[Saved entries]
--------------------------------------------------
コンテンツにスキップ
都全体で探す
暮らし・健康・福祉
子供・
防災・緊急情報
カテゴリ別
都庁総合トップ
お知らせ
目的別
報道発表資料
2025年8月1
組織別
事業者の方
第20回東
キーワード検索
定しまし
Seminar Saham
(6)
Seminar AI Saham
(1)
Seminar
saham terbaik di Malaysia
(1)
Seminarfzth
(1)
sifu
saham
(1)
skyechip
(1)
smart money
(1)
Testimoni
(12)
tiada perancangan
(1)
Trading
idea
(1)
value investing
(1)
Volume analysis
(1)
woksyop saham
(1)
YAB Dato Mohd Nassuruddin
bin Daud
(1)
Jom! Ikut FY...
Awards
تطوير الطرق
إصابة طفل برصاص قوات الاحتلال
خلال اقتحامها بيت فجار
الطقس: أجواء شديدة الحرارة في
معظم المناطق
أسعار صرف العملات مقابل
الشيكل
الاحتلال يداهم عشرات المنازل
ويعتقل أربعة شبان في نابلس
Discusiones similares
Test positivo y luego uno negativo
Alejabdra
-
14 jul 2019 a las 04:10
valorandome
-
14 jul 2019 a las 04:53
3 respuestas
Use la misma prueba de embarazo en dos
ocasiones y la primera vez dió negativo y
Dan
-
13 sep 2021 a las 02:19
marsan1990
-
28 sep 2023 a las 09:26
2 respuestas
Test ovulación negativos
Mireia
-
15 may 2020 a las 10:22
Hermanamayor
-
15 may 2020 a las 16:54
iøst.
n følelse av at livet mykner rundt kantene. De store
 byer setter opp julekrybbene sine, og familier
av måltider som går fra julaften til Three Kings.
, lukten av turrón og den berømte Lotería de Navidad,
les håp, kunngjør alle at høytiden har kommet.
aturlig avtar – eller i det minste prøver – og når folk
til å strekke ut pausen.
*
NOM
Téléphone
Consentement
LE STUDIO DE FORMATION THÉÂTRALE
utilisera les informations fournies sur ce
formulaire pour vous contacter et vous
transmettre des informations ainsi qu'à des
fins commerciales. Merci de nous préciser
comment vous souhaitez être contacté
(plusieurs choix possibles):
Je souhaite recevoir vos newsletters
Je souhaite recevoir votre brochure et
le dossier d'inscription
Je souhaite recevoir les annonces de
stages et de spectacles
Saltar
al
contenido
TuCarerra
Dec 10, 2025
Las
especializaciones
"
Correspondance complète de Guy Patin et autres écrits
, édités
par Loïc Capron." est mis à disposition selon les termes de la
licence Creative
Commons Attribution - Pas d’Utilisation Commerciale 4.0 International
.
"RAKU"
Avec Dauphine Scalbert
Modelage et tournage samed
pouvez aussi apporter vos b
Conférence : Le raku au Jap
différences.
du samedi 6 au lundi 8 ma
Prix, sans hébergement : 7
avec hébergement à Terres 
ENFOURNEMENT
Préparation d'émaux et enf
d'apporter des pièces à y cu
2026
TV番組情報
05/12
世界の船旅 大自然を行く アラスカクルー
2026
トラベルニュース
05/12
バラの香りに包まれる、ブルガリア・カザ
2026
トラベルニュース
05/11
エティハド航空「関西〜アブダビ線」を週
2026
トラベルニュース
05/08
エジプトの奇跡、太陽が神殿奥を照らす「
--------------------------------------------------
▶ Exercise
Please repeat every record above word for word.

▶ Exercise result
コンテンツにスキップ
都全体で探す
暮らし・健康・福祉
子供・
防災・緊急情報
カテゴリ別
都庁総合トップ
お知らせ
目的別
報道発表資料
2025年8月1
組織別
事業者の方
第20回東
キーワード検索
定しまし
Seminar Saham
(6)
Seminar AI Saham
(1)
Seminar
saham terbaik di Malaysia
(1)
Seminarfzth
(1)
sifu
saham
(1)
skyechip
(1)
smart money
(1)
Testimoni
(12)
tiada perancangan
(1)
Trading
idea
(1)
value investing
(1)
Volume analysis
(1)
woksyop saham
(1)
YAB Dato Mohd Nassuruddin
bin Daud
(1)
Jom! Ikut FY...
Awards
تطوير الطرق
إصابة طفل برصاص قوات الاحتلال
خلال اقتحامها بيت فجار
الطقس: أجواء شديدة الحرارة في
معظم المناطق
أسعار صرف العملات مقابل
الشيكل
الاحتلال يداهم عشرات المنازل
ويعتقل أربعة شبان في نابلس
Discusiones similares
Test positivo y luego uno negativo
Alejabdra
-
14 jul 2019 a las 04:10
valorandome
-
14 jul 2019 a las 04:53
3 respuestas
Use la misma prueba de embarazo en dos
ocasiones y la primera vez dió negativo y
Dan
-
13 sep 2021 a las 02:19
marsan1990
-
28 sep 2023 a las 09:26
2 respuestas
Test ovulación negativos
Mireia
-
15 may 2020 a las 10:22
Hermanamayor
-
15 may 2020 a las 16:54
iøst.
n følelse av at livet mykner rundt kantene. De store
 byer setter opp julekrybbene sine, og familier
av måltider som går fra julaften til Three Kings.
, lukten av turrón og den berømte Lotería de Navidad,
les håp, kunngjør alle at høytiden har kommet.
aturlig avtar – eller i det minste prøver – og når folk
til å strekke ut pausen.
*
NOM
Téléphone
Consentement
LE STUDIO DE FORMATION THÉÂTRALE
utilisera les informations fournies sur ce
formulaire pour vous contacter et vous
transmettre des informations ainsi qu'à des
fins commerciales. Merci de nous préciser
comment vous souhaitez être contacté
(plusieurs choix possibles):
Je souhaite recevoir vos newsletters
Je souhaite recevoir votre brochure et
le dossier d'inscription
Je souhaite recevoir les annonces de
stages et de spectacles
Saltar
al
contenido
TuCarerra
Dec 10, 2025
Las
especializaciones
"
Correspondance complète de Guy Patin et autres écrits
, édités
par Loïc Capron." est mis à disposition selon les termes de la
licence Creative
Commons Attribution - Pas d’Utilisation Commerciale 4.0 International
.
"RAKU"
Avec Dauphine Scalbert
Modelage et tournage samed
pouvez aussi apporter vos b
Conférence : Le raku au Jap
différences.
du samedi 6 au lundi 8 ma
Prix, sans hébergement : 7
avec hébergement à Terres 
ENFOURNEMENT
Préparation d'émaux et enf
d'apporter des pièces à y cu
2026
TV番組情報
05/12
世界の船旅 大自然を行く アラスカクルー
2026
トラベルニュース
05/12
バラの香りに包まれる、ブルガリア・カザ
2026
トラベルニュース
05/11
エティハド航空「関西〜アブダビ線」を週
2026
トラベルニュース
05/08
エジプトの奇跡、太陽が神殿奥を照らす「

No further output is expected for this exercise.